Man sieht dem offenen Zweisitzer nicht gleich an, dass er ein komplett neues Auto ist. Der Mittelmotor-Roadster erhielt eine komplett neue Leichtbau-Karosserie mit längerem Radstand, breiterer Spur und grösseren Rädern. Zudem wurde die Frontscheibe weiter vorn platziert als beim Vorgänger und die Überhänge wurden verkürzt.
Das neu gestaltete Stoffverdeck kommt ohne Verdeckkastendeckel aus, was sich positiv auf die beim Öffnen und Schliessen vergehenden Sekunden auswirkt. Im Innern findet sich die neue Designsprache mit ansteigender Mittelkonsole wie im soeben lancierten 911.

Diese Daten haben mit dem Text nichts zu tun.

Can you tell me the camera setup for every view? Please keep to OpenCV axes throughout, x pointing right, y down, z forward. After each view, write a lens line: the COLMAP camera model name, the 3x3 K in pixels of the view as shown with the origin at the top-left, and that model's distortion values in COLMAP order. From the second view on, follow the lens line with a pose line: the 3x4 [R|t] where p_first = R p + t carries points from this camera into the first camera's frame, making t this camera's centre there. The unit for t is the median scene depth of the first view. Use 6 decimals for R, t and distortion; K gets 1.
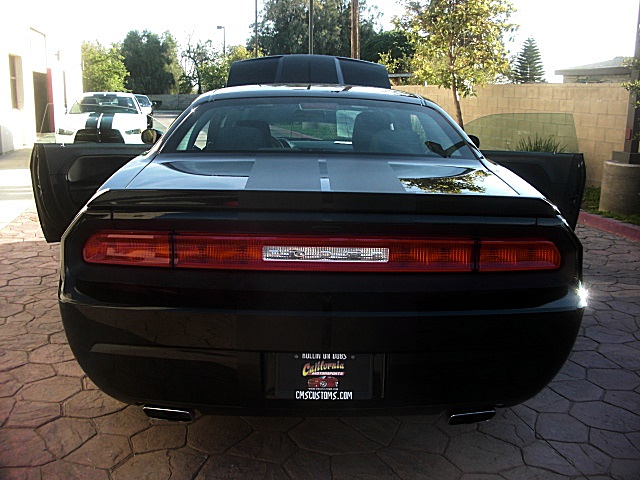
lens RADIAL K [[605.9, 0, 308.2], [0, 605.9, 241.6], [0, 0, 1]] dist [-0.119523, 0.000000]
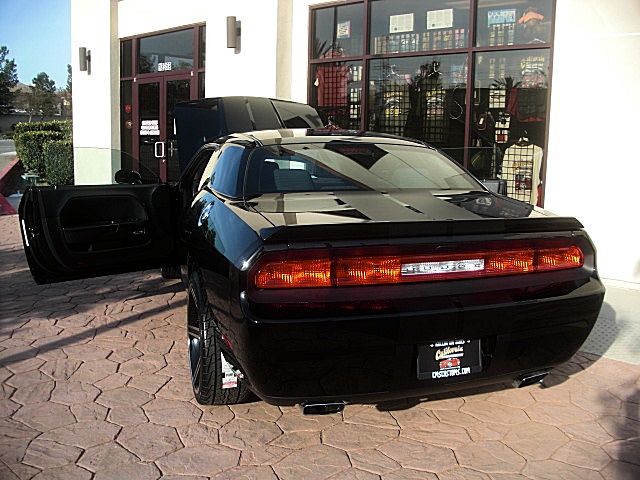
lens RADIAL K [[605.9, 0, 313.5], [0, 605.9, 242.3], [0, 0, 1]] dist [-0.119523, 0.000000]
pose [[0.960092, -0.056751, 0.273867, -0.467465], [0.068123, 0.997158, -0.032187, -0.007612], [-0.271261, 0.049559, 0.961229, -0.155892]]
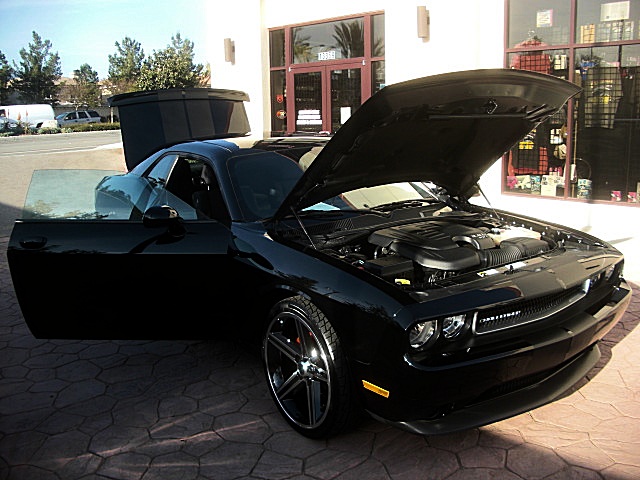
lens RADIAL K [[605.9, 0, 319.2], [0, 605.9, 243.9], [0, 0, 1]] dist [-0.119523, 0.000000]
pose [[0.967299, -0.093384, 0.235824, -1.462635], [0.097080, 0.995268, -0.004085, -0.129987], [-0.234326, 0.026845, 0.971787, 0.069670]]
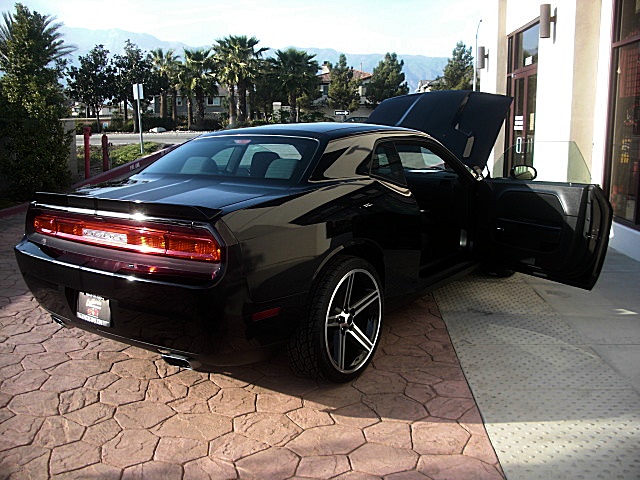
lens RADIAL K [[605.9, 0, 320.9], [0, 605.9, 240.1], [0, 0, 1]] dist [-0.119523, 0.000000]
pose [[0.811894, 0.085193, -0.577556, 1.116615], [-0.110676, 0.993816, -0.008988, -0.013288], [0.573218, 0.071219, 0.816302, 0.008673]]
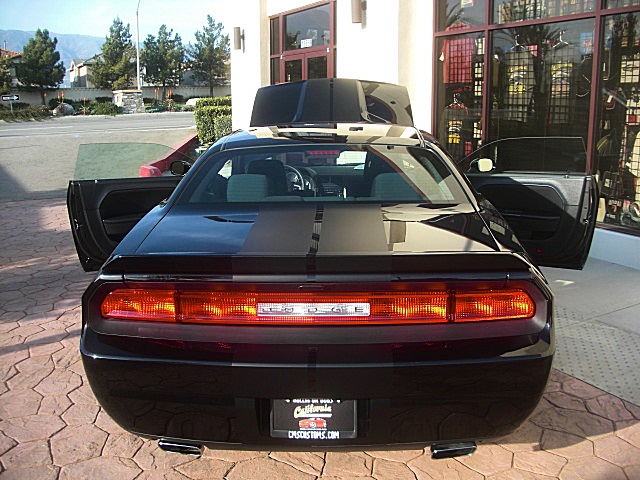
lens RADIAL K [[605.9, 0, 315.6], [0, 605.9, 242.1], [0, 0, 1]] dist [-0.119523, 0.000000]
pose [[0.997578, -0.019579, -0.066737, 0.084936], [0.019951, 0.999789, 0.004918, -0.082950], [0.066627, -0.006238, 0.997758, -0.083560]]
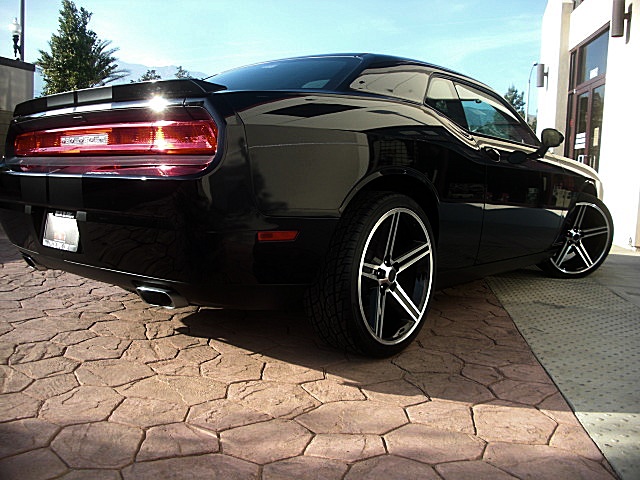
lens RADIAL K [[605.9, 0, 319.7], [0, 605.9, 245.9], [0, 0, 1]] dist [-0.119523, 0.000000]
pose [[0.764222, 0.091542, -0.638424, 0.963662], [-0.167818, 0.984003, -0.059791, 0.181395], [0.622738, 0.152833, 0.767359, 0.283389]]
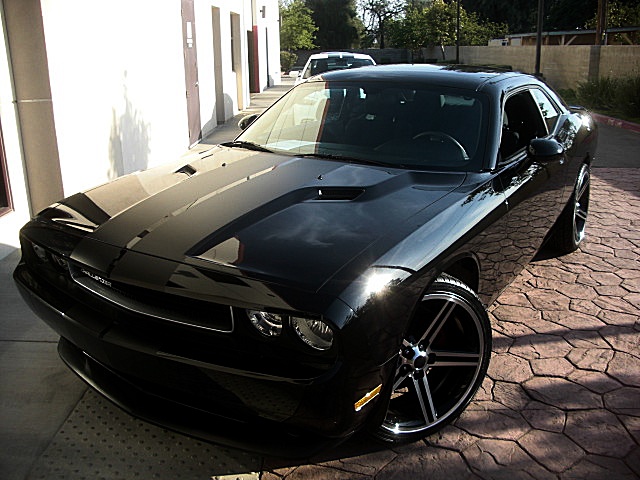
lens RADIAL K [[605.9, 0, 318.4], [0, 605.9, 238.8], [0, 0, 1]] dist [-0.119523, 0.000000]
pose [[0.967529, 0.051261, -0.247508, -0.768276], [-0.033760, 0.996653, 0.074447, -0.238369], [0.250496, -0.063674, 0.966022, 0.629239]]
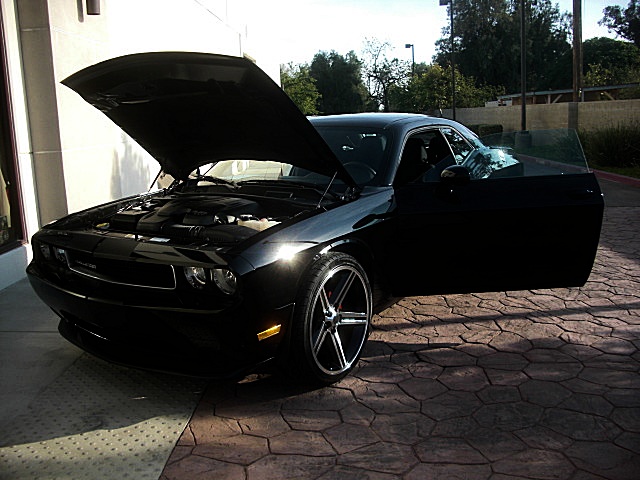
lens RADIAL K [[605.9, 0, 321.2], [0, 605.9, 241.0], [0, 0, 1]] dist [-0.119523, 0.000000]
pose [[0.963819, 0.008648, -0.266418, -0.485292], [-0.016764, 0.999462, -0.028204, -0.109379], [0.266031, 0.031650, 0.963445, 0.321257]]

Zur Wahl stehen zwei Modelle mit typischem Sechszylinder-Boxermotor: der Boxster mit 2,7 Litern Hubraum und 265 PS (+ 10 PS gegenüber dem Vorgänger) und der Boxster S mit 3,4-Liter-Triebwerk und 315 PS (+ 5 PS). Serienmässig gibt es ein manuelles Sechsgang-Getriebe und Stopp-Start-System. Optional ist das Sieben-Gang-PDK.
Beide Modelle legen bei den Fahrleistungen zu. Mit PDK schafft der Boxster die 100-km/h-Marke in 5,7 Sekunden, der Boxster S in 5,0 Sekunden. Der Verbrauch bewegt sich im Schnitt bei 7,7 bzw. 8,0 Litern auf 100 Kilometer.
Für mehr Fahrdynamik sorgt ein überarbeitetes Fahrwerk mit mechanischem Hinterachs-Diff und modernem Torque Vectoring.
Die Preise für den Marktstart am 14. April sind bereits fixiert: Der Boxster kostet ab 65'300 Franken, der Boxster S ab 78'900 Franken. Zum Serienumfang gehören Parkassistent hinten, Sitzheizung und Windschott.